Ethnography and the Comparison of Medical Beliefs
By Gilbert Lewis
In this book, written between 1979 and 2020, Gilbert Lewis distills a lifetime of insights he garnered as a medical anthropologist. He asks: How do beliefs about illness in different societies influence their members’ ability to heal? Despite the advances of Western medicine, what can it learn from non-Western societies that consider sickness and curing to be as much a matter of social relationships as biological states? What problems arise when one set of therapeutic practices displaces another?

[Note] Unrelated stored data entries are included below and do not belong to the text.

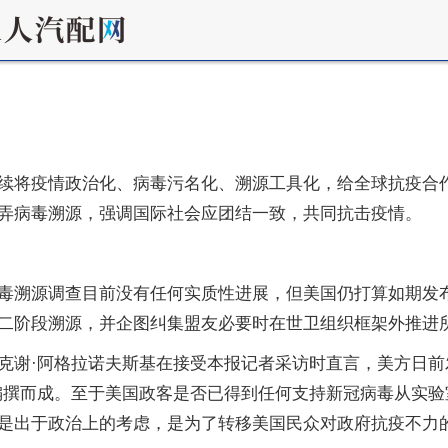
续将疫情政治化、病毒污名化、溯源工具化，给全球抗疫合
弄病毒溯源，强调国际社会应团结一致，共同抗击疫情。
毒溯源调查目前没有任何实质性进展，但美国仍打算如期发
二阶段溯源，并企图纠集盟友必要时在世卫组织框架外推进
克谢·阿格拉诺夫斯基在接受本报记者采访时直言，美方日
编撰而成。至于美国政客是否已得到任何支持新冠病毒从实验
是出于政治上的考虑，是为了转移美国民众对政府抗疫不力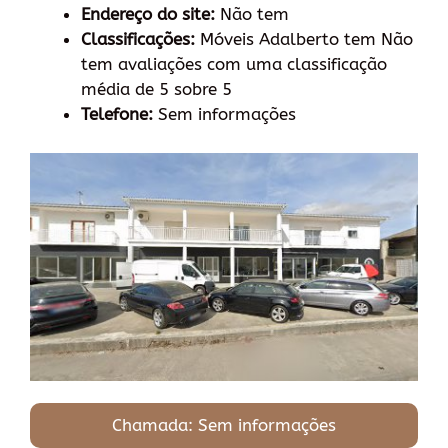
Endereço do site:
Não tem
Classificações:
Móveis Adalberto tem Não
tem avaliações com uma classificação
média de 5 sobre 5
Telefone:
Sem informações
Chamada: Sem informações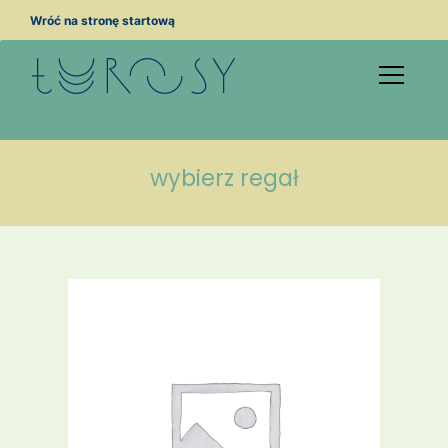
Przejdź
Wróć na stronę startową
do
treści
wybierz regał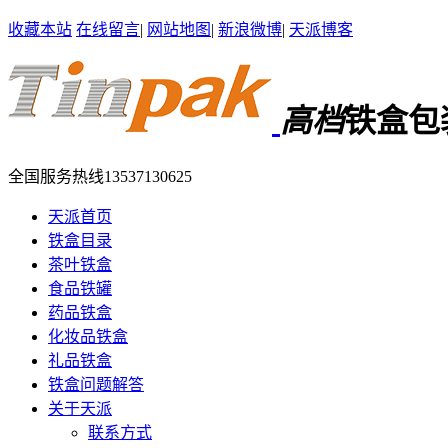
收藏本站
在线留言
|
网站地图
|
新浪微博
|
天派博客
高档
铁盒包
全国服务热线
13537130625
天派首页
铁盒目录
茶叶铁盒
食品铁罐
药品铁盒
化妆品铁盒
礼品铁盒
铁盒问题解答
关于天派
联系方式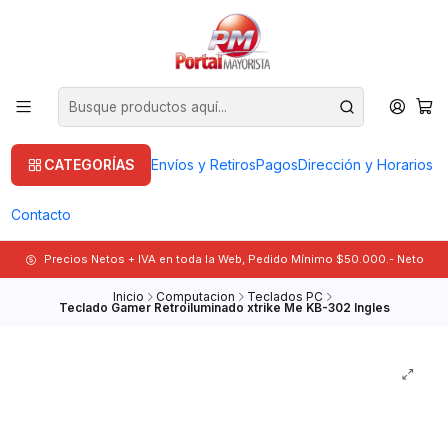
CATEGORÍAS
Envíos y Retiros
Pagos
Dirección y Horarios
Contacto
Precios Netos + IVA en toda la Web, Pedido Mínimo $50.000.- Neto
Inicio
Computacion
Teclados PC
Teclado Gamer Retroiluminado xtrike Me KB-302 Ingles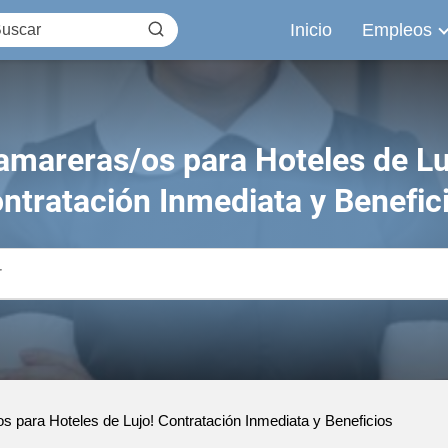
Inicio
Empleos
amareras/os para Hoteles de Lu
ntratación Inmediata y Benefic
s para Hoteles de Lujo! Contratación Inmediata y Beneficios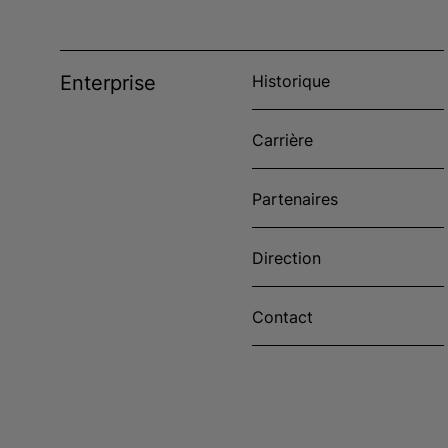
Enterprise
Historique
Carrière
Partenaires
Direction
Contact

Lewis compares medical approaches he witnessed in eastern New Guinea before and after it gained nationhood. What was it like for people to fall ill and get cured in 1968, when their village was still self-reliant? How did their experiences change by 1983, when they were dependent on Western medicine? Lewis then widens his comparative scope by turning to Africa, where he discusses an Ivorian therapeutic community run by a prophet who heals the ill through confession and long-term residential care. What does his approach provide to patients that Western psychiatry does not?
Pandora’s Box began life with the prestigious series of Lewis Henry Morgan Lectures that Gilbert Lewis presented in 1979 at the University of Rochester. He expanded them with materials gathered over the next forty years, completing the manuscript a few weeks before his death. Written in his signature conversational stye, this book will inspire anthropologists, medical professionals, students, and curious readers to look with new eyes at current crises in world health conditions.
“This is a remarkable book by the UK’s leading medical anthropologist. Gilbert Lewis was both a professional anthropologist and a trained medical doctor. He brought these skills and extraordinary personal insight when carrying out pioneering fieldwork in Papua New Guinea. In this his final book, he retains the clarity of his original lectures and extends his analysis to healing processes in Africa. It is a striking achievement, invaluable for anyone specializing in medical anthropology today.”
Murray Last, author of The Sokoto Caliphate
“Gilbert Lewis’ concise ethnographic descriptions, combined with profound reflections on medicine and society, morality and practical reasoning, bring back to life his gentle caution to ‘tread carefully’ in one’s thinking. The self-conscious alertness his lectures instilled in audiences demonstrates that medical anthropology—a field he co-founded—has profound contributions to make for humankind.”
Elisabeth Hsu, author of Pulse Diagnosis in Early Chinese Medicine
GILBERT LEWIS (1938–2020) was a medical anthropologist who conducted research in New Guinea on rituals and beliefs about illness and healing. He was a fellow at St. John’s College, UK, and a lecturer at Cambridge University. His other books include Day of Shining Red, A Failure of Treatment, and Knowledge of Illness in Sepik Society.